The email address you provided was the same one they used to send an order confirmation email so idk.
From my experience, stay away from this website.


----------



## Morty2K (Jul 21, 2018)

hmmm, thats not great  why would TX list them as a reseller?

I placed an order myself the other day, although i paid via paypal - I will look at the info on the paypal payment see if there is a contact address.


----------



## Morty2K (Jul 22, 2018)

Chezzsam said:


> This is an automated error response recieved from gmail when attempting to contact them through the specified email address. Had to remove some links to follow the forum rules.
> 
> Final-Recipient: rfc822;_ xxxx_
> Action: delayed
> ...



Ok I got the details from Paypal this is what shows under seller information

Seller information
    Birmingham Machine Services
    fccuk(DOT)co(DOT)uk/forum
    mattyandriah(AT)gmail(DOT)com


----------



## Chezzsam (Jul 22, 2018)

Morty2K said:


> Ok I got the details from Paypal this is what shows under seller information
> 
> Seller information
> Birmingham Machine Services
> ...



Their contact us section on their website seems to be working now anyways, thanks for the help though


----------



## Morty2K (Jul 22, 2018)

Chezzsam said:


> Their contact us section on their website seems to be working now anyways, thanks for the help though



Let us know how you get on.


----------



## Chezzsam (Jul 22, 2018)

'_Thanks for your enquiry, the COD option has been removed, it actually should not have been active but was an over site in website development. 

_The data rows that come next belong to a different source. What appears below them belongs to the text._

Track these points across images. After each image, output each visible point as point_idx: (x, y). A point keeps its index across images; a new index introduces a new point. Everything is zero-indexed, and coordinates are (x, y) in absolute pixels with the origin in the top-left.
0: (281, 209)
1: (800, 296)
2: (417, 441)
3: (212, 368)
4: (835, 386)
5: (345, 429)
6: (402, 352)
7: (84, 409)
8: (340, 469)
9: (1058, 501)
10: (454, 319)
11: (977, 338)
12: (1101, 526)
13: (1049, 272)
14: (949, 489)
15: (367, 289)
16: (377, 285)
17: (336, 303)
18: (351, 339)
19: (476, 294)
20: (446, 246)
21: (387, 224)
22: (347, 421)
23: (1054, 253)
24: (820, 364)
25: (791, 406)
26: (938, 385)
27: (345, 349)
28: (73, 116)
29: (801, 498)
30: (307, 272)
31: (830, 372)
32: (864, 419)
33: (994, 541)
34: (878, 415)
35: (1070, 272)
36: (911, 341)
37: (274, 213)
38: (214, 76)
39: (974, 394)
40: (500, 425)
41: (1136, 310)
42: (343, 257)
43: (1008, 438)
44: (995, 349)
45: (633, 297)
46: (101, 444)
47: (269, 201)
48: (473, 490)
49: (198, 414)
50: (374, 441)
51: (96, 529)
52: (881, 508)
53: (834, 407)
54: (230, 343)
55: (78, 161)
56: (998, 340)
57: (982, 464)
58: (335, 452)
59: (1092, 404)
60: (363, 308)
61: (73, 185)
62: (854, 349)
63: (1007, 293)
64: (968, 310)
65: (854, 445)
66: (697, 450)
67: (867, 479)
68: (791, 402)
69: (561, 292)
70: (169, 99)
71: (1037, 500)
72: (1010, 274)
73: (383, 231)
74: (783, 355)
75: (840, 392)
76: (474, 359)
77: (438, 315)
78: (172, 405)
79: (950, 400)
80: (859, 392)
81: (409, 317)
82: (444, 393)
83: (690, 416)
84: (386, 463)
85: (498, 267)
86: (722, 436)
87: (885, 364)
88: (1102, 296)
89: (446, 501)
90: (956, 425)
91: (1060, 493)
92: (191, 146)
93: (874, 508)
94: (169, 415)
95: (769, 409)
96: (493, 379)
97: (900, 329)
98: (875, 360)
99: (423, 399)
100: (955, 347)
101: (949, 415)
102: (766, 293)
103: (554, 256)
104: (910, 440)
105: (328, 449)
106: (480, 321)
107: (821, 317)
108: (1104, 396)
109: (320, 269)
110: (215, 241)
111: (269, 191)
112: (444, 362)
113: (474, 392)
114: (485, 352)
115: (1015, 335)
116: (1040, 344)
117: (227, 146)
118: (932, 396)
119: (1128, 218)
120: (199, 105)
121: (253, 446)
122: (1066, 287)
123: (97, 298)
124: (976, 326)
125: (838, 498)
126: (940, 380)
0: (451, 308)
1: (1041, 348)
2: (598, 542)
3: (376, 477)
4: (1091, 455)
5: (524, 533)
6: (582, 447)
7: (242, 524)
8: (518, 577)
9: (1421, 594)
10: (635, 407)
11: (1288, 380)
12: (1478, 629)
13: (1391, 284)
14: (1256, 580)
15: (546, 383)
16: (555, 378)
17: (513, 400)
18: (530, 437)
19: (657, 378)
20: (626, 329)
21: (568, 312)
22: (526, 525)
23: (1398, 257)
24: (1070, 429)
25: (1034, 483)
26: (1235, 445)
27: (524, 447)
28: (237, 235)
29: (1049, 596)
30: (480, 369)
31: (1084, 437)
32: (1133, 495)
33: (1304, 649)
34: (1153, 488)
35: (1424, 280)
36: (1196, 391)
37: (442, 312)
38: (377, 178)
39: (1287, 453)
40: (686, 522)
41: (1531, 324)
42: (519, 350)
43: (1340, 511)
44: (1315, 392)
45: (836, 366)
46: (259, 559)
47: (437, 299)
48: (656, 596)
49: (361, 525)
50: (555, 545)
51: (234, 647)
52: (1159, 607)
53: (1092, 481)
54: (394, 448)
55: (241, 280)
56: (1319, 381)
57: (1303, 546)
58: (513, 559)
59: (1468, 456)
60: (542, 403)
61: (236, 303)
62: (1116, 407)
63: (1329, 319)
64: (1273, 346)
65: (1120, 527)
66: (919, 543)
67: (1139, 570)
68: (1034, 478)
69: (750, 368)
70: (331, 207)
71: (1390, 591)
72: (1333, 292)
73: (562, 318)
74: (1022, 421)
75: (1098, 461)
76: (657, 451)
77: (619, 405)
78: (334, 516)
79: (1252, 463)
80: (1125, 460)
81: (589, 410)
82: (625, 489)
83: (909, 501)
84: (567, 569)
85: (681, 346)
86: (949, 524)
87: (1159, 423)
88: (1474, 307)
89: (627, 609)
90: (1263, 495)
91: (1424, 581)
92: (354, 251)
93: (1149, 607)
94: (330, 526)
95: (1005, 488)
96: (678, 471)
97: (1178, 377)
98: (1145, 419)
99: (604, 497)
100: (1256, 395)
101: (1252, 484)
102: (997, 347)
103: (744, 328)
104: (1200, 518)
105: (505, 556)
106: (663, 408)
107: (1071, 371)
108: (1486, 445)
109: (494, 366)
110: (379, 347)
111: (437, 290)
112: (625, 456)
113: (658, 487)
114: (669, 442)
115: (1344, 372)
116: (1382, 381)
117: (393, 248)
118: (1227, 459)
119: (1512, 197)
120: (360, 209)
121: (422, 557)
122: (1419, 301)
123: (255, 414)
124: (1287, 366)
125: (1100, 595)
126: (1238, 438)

I noticed you have placed an order, thank you, 

Unfortunately due to a massive influx of orders we are unable to fulfil a number of orders, yours being one of them, 

We apologise unreservedly for this. 

We have the software licenses in abundance, just not the hardware, these will be in stock within the next 10 days, 

Nobody, not even the manufacturer expected such high demand. 

Obviously we can refund you or proceed with your order however you wish, 

Regards_ _modmyswitch_'

This was what I expected tbh, happy that I got some information from them though.


----------



## Chezzsam (Jul 23, 2018)

So I got tired of waiting around and decided to just order the SX OS rather than the pro. I used modmyswitch.co.uk because they seem to be one of the few who actually allow paypal right now - key came within 5 minutes, could not be happier right now.

So yeah, apart from the confusion with the cash upon delivery, I'd really recommend this website now 

Just a question though if anybody can help:
- Can I use multiple SD cards and just copy the license.dat over from the original SD card?


----------